TASK DIRECTIONS
Within the entries below, find the portion that opens with the line containing "middle dip: (1200, 501)" and closes with the line containing "middle pip: (461, 258)". Retype that portion exactly and only.

[Keypoint text descriptions]

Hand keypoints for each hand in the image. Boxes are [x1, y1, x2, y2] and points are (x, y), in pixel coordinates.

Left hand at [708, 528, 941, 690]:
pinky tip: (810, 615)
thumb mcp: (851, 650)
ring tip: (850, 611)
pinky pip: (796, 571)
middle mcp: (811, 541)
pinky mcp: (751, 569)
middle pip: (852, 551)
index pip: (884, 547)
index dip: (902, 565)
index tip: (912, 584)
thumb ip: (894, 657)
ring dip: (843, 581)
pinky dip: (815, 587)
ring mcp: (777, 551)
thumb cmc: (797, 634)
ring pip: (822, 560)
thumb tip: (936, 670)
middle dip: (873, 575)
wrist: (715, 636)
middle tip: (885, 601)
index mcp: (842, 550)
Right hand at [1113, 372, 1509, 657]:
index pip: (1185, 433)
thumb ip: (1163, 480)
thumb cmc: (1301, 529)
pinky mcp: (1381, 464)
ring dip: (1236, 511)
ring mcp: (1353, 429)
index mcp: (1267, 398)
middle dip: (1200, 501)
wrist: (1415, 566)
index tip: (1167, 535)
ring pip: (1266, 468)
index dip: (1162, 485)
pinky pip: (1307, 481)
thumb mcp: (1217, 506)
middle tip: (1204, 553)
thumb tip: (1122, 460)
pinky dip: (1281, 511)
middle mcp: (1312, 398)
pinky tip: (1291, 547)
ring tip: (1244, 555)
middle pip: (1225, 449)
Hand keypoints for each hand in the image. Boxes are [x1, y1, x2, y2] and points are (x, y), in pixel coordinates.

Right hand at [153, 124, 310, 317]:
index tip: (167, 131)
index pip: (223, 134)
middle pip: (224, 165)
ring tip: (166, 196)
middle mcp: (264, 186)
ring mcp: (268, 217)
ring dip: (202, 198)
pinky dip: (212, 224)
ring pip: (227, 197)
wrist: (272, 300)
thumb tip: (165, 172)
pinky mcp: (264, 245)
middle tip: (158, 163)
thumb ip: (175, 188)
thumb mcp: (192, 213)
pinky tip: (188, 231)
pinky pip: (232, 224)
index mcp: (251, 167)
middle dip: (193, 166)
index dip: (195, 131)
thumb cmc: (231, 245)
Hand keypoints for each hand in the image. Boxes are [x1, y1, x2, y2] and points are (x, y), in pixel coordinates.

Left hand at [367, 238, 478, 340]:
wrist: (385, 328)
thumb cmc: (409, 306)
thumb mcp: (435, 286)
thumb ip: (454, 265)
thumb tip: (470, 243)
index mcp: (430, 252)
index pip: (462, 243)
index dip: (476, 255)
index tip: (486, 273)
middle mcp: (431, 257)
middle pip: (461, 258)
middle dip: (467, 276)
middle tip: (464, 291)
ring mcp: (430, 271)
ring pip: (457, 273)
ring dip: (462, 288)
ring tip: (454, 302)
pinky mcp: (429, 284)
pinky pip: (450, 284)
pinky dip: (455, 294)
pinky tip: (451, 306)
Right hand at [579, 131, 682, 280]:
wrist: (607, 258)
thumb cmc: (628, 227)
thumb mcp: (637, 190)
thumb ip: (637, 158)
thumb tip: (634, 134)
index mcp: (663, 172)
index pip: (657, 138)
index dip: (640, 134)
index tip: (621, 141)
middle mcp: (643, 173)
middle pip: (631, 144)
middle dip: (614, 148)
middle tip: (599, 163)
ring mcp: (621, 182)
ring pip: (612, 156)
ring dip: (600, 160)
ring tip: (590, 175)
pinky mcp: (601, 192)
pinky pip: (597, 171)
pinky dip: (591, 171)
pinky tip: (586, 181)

ANSWER FOR THIS EXERCISE
middle dip: (1200, 501)
wrist: (1415, 566)
index tip: (1167, 535)
ring pip: (1266, 468)
index dip: (1162, 485)
pinky pip: (1307, 481)
thumb mcp: (1217, 506)
middle tip: (1204, 553)
thumb tip: (1122, 460)
pinky dip: (1281, 511)
middle mcp: (1312, 398)
pinky tip: (1291, 547)
ring tip: (1244, 555)
middle pip: (1225, 449)
Hand keypoints for each hand in the image. Boxes are [x1, y1, x2, y2] and points are (x, y), in pixel coordinates.

Right hand at [153, 124, 310, 317]:
index tip: (167, 131)
index pip: (223, 134)
middle pip: (224, 165)
ring tip: (166, 196)
middle mcp: (264, 186)
ring mcp: (268, 217)
ring dip: (202, 198)
pinky dip: (212, 224)
ring pip: (227, 197)
wrist: (272, 300)
thumb tip: (165, 172)
pinky mcp: (264, 245)
middle tip: (158, 163)
thumb ip: (175, 188)
thumb mcp: (192, 213)
pinky tip: (188, 231)
pinky pip: (232, 224)
index mcp: (251, 167)
middle dip: (193, 166)
index dip: (195, 131)
thumb cmc: (231, 245)
Hand keypoints for each hand in the image. Boxes are [x1, y1, x2, y2] and points are (x, y), in pixel coordinates.

Left hand at [367, 238, 478, 340]:
wrist: (385, 328)
thumb cmc: (409, 306)
thumb mcp: (435, 286)
thumb ip: (454, 265)
thumb tip: (470, 243)
index mcp: (430, 252)
index pip: (462, 243)
index dip: (476, 255)
index tip: (486, 273)
middle mcp: (431, 257)
middle pip: (461, 258)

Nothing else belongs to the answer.